■ EXERCISE INPUTS ■
==*==

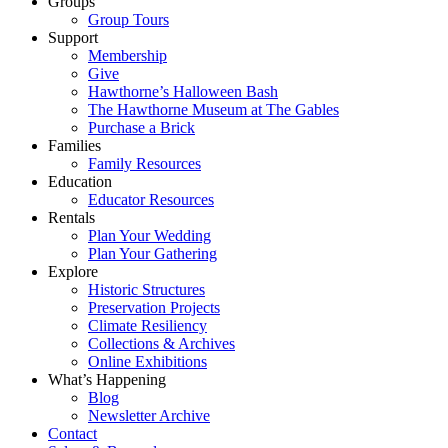
Groups
Group Tours
Support
Membership
Give
Hawthorne’s Halloween Bash
The Hawthorne Museum at The Gables
Purchase a Brick
Families
Family Resources
Education
Educator Resources
Rentals
Plan Your Wedding
Plan Your Gathering
Explore
Historic Structures
Preservation Projects
Climate Resiliency
Collections & Archives
Online Exhibitions
What’s Happening
Blog
Newsletter Archive
Contact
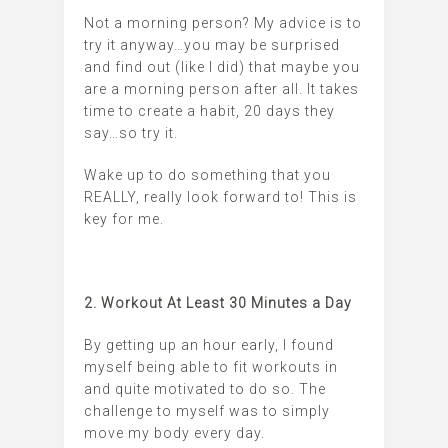
Not a morning person? My advice is to
try it anyway…you may be surprised
and find out (like I did) that maybe you
are a morning person after all. It takes
time to create a habit, 20 days they
say…so try it.
Wake up to do something that you
REALLY, really look forward to! This is
key for me.
2. Workout At Least 30 Minutes a Day
By getting up an hour early, I found
myself being able to fit workouts in
and quite motivated to do so. The
challenge to myself was to simply
move my body every day.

==*==

■ ASSIGNED TASK ■
Exactly how many lines in the listing above contain the string "Your"? Give the number without comment.

■ TASK OUTPUT ■
2